(Images with pose keypoints)
- - - - -

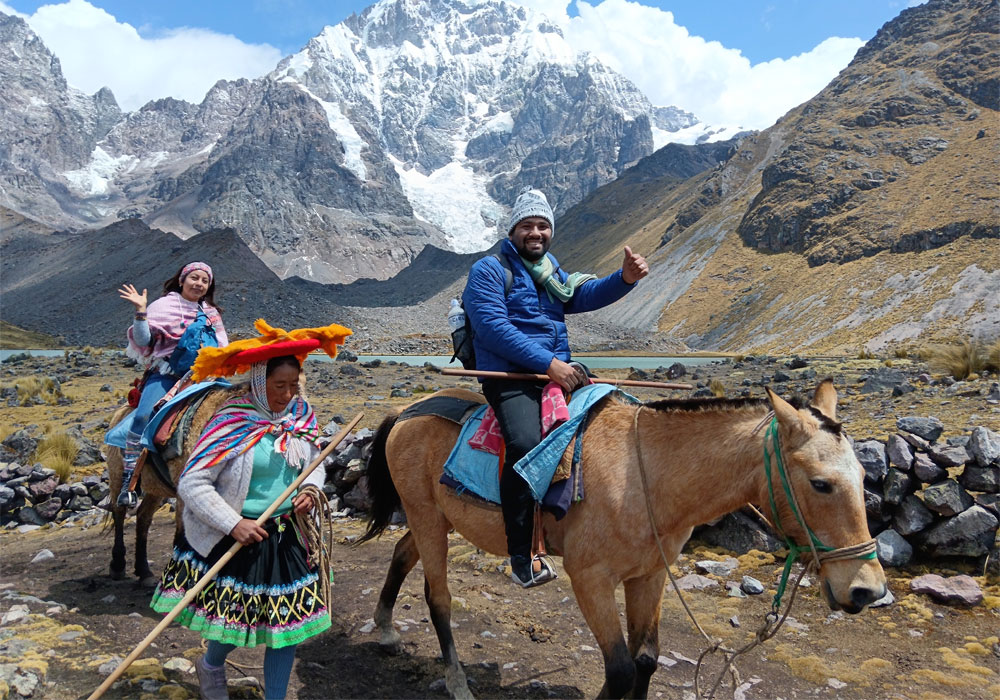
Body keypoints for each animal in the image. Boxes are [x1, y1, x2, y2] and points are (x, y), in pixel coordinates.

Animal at [362, 382, 892, 700]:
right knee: (438, 598)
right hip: (428, 519)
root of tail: (406, 411)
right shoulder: (590, 580)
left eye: (864, 474)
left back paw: (385, 628)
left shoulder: (649, 575)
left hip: (435, 519)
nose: (866, 590)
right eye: (821, 484)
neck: (646, 476)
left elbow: (645, 660)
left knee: (401, 554)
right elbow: (618, 670)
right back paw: (456, 682)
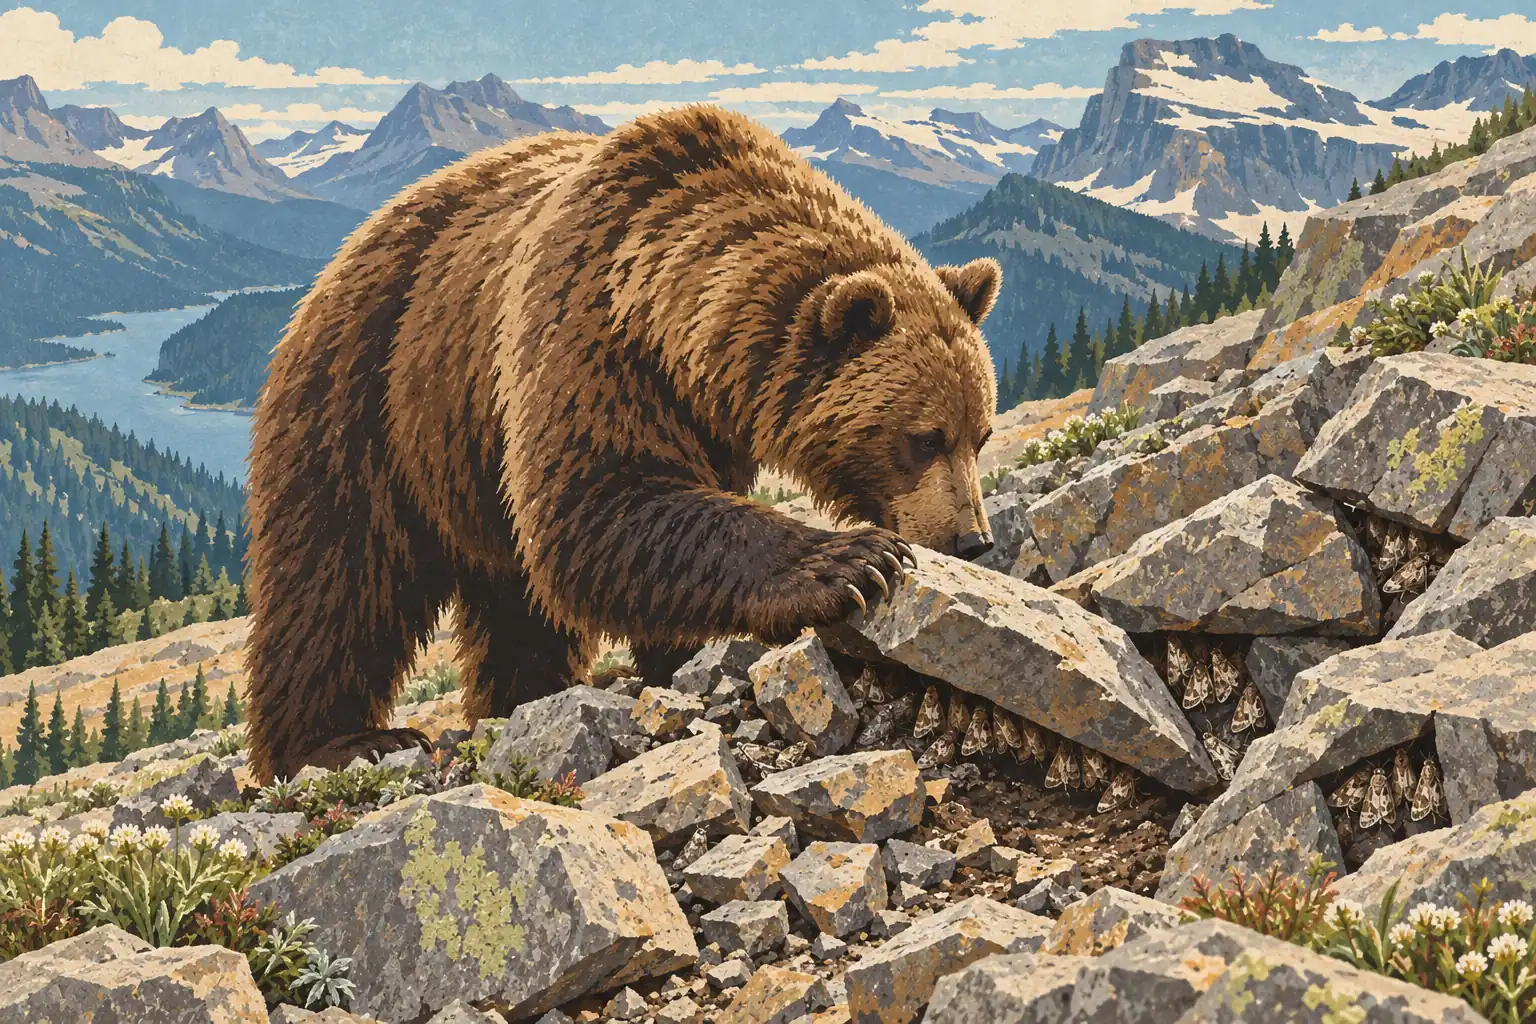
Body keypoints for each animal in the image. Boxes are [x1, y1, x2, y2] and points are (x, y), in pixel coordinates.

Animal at [243, 105, 1003, 781]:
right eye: (924, 438)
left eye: (982, 434)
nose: (972, 539)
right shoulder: (589, 327)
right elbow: (600, 499)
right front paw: (850, 562)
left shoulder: (703, 417)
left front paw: (676, 655)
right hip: (373, 389)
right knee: (337, 573)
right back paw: (342, 741)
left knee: (514, 605)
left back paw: (520, 696)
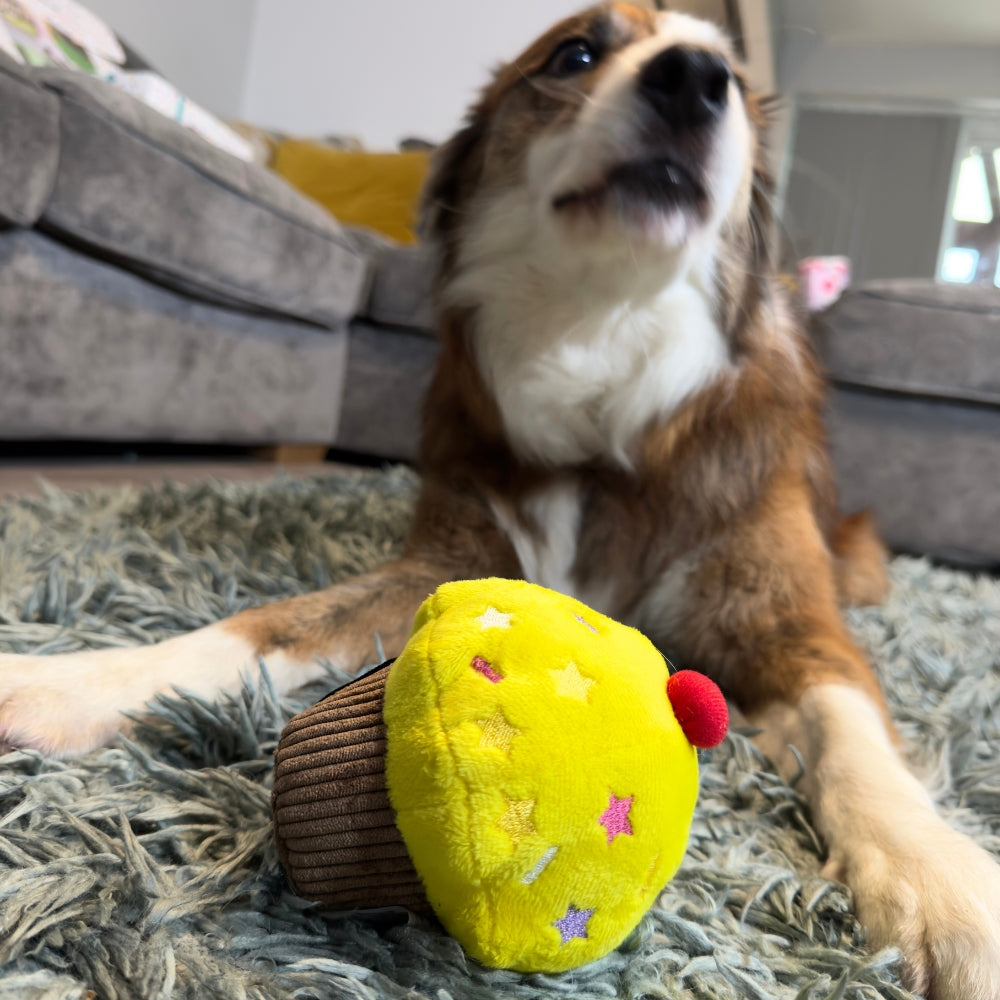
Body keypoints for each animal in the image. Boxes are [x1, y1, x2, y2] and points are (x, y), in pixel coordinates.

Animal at [1, 3, 1000, 996]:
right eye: (578, 54)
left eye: (734, 80)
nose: (692, 79)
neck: (605, 337)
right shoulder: (445, 565)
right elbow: (268, 625)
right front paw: (65, 680)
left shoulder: (784, 618)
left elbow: (851, 736)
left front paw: (944, 887)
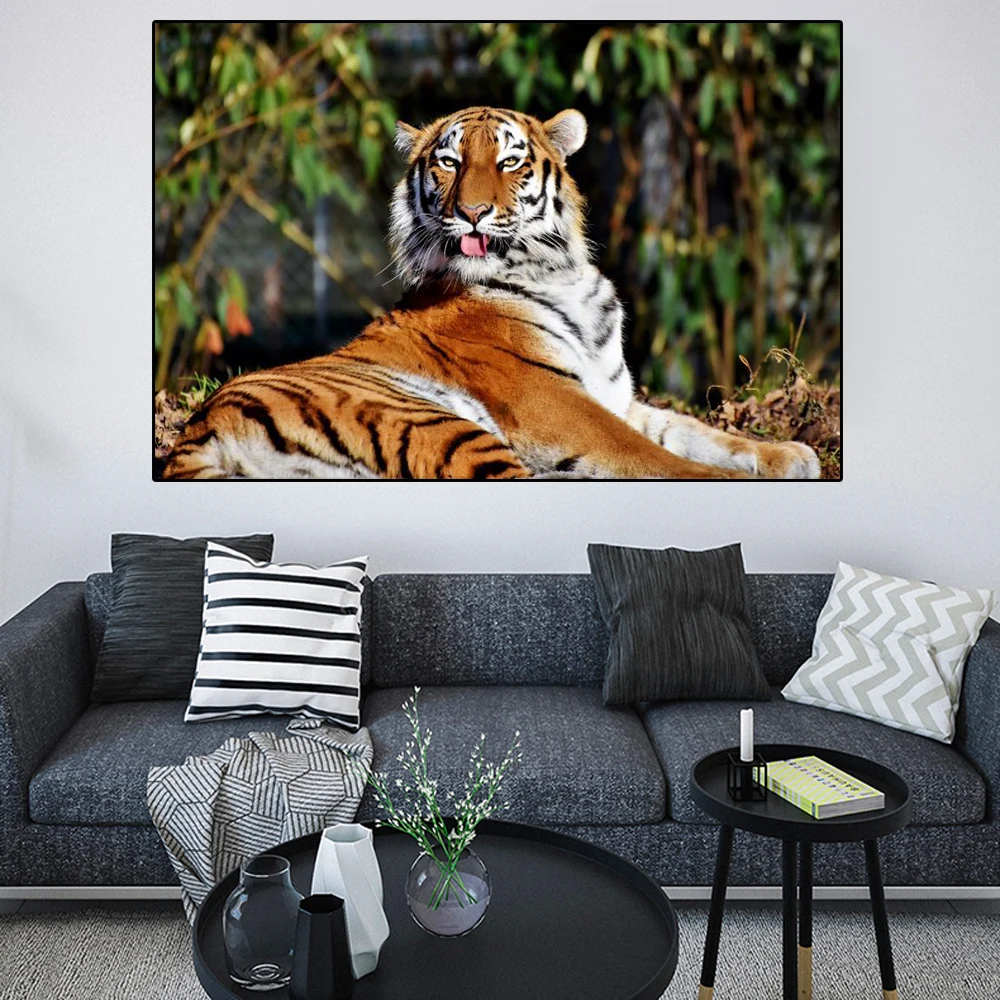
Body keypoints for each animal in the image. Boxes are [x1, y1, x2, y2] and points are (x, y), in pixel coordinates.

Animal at [163, 106, 820, 480]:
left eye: (509, 162)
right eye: (450, 163)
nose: (473, 212)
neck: (560, 272)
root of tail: (198, 431)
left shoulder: (612, 397)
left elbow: (695, 433)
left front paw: (790, 456)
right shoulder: (557, 406)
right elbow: (659, 459)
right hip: (436, 423)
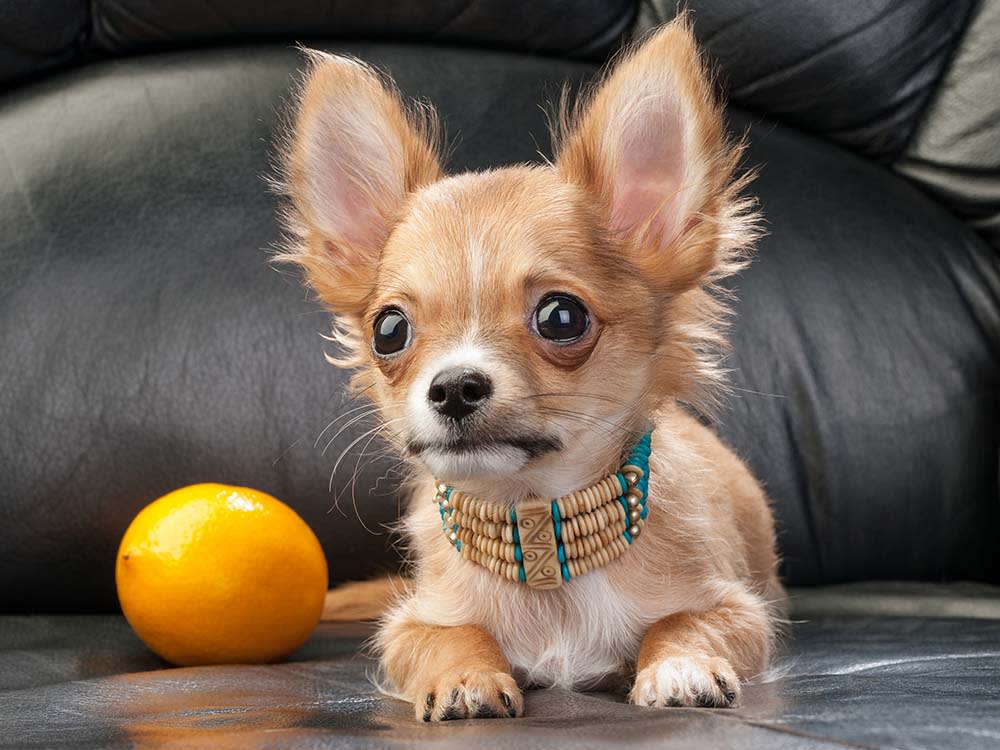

- - - - -

_Task objective:_ All of the data needs repeating exactly, but the pictures do not.

_Problem solution:_
Body keypoints for each animal in the image. Boxes are [x1, y1, x2, y2] and points are (x, y), in pixel coordinates.

Animal at [362, 382, 892, 700]:
right knee: (438, 598)
right hip: (428, 519)
root of tail: (406, 411)
right shoulder: (590, 580)
left eye: (864, 474)
left back paw: (385, 628)
left shoulder: (649, 575)
left hip: (435, 519)
nose: (866, 590)
right eye: (821, 484)
neck: (646, 476)
left elbow: (645, 660)
left knee: (401, 554)
right elbow: (618, 670)
right back paw: (456, 682)
Body keypoints for each animal in the image. Boxes are [x1, y1, x2, y2] and points are (x, y), in pixel coordinates.

Animal at [243, 105, 1003, 781]:
right eye: (924, 438)
left eye: (982, 434)
nose: (972, 539)
right shoulder: (589, 327)
right elbow: (600, 499)
right front paw: (850, 562)
left shoulder: (703, 417)
left front paw: (676, 655)
right hip: (373, 389)
right knee: (337, 573)
right back paw: (342, 741)
left knee: (514, 605)
left back paw: (520, 696)
Body keypoints for each animal in the image. Boxes are [x1, y1, x2, y2] and points are (x, y), in pixel coordinates.

Animal at [1, 3, 1000, 996]:
right eye: (578, 54)
left eye: (734, 80)
nose: (692, 79)
neck: (605, 337)
right shoulder: (445, 565)
right elbow: (268, 625)
right front paw: (65, 680)
left shoulder: (784, 618)
left elbow: (851, 736)
left front paw: (944, 887)
Body keypoints for each animal in the image. Boxes are [x1, y1, x2, y2] and points are (x, y), in pixel coordinates.

Animal at [163, 106, 820, 480]:
left eye: (509, 162)
right eye: (450, 163)
nose: (473, 212)
neck: (560, 272)
root of tail: (198, 431)
left shoulder: (612, 397)
left elbow: (695, 433)
left front paw: (790, 456)
right shoulder: (557, 406)
right elbow: (659, 459)
right hip: (436, 423)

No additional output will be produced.